Such thinking is not unfounded, particularly concerning environmental policy. In 2012, the Swedish energy company Vattenfall sued at Icsid following Germany’s decision to phase out nuclear energy; though figures have not been made public, it allegedly claims billions from Berlin in compensation for shuttered power plants. And modification of a single set of regulations can trigger a flurry of litigation: In the Czech Republic, one change in energy policy yielded seven claims in 2013; in Spain, six.
Investor-state dispute provisions need not be extended in new treaties. The European Union should continue to demand the removal of these provisions from the T.T.I.P. They must also be expunged from the T.P.P.
For El Salvador, a $301 million loss — just under 2 percent of its G.D.P. — would significantly reduce funds available for health care and education. And even if Pacific Rim’s claim fails, as many expect, the suit has cost El Salvador almost $13 million to date — which amounts to nearly its entire environment and natural resources spending in 2013. Venezuela, Ecuador and Bolivia have officially denounced the Icsid convention. Though El Salvador likely fears a retraction of Washington’s substantial financial assistance if it withdraws, it should consider doing so as well.
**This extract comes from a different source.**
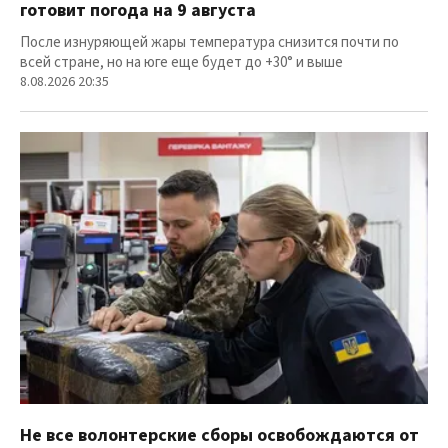
готовит погода на 9 августа
После изнуряющей жары температура снизится почти по
всей стране, но на юге еще будет до +30° и выше
8.08.2026 20:35
Не все волонтерские сборы освобождаются от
The investor-state dispute settlement mechanism is like playing soccer on half the field. Corporations are free to sue, and nations must defend themselves at enormous cost — and the best a government can hope for is a scoreless game. As the T.T.I.P. and T.P.P. negotiations continue, Pacific Rim vs. El Salvador should remind us not to privilege foreign investors to the detriment of the national — or global — good.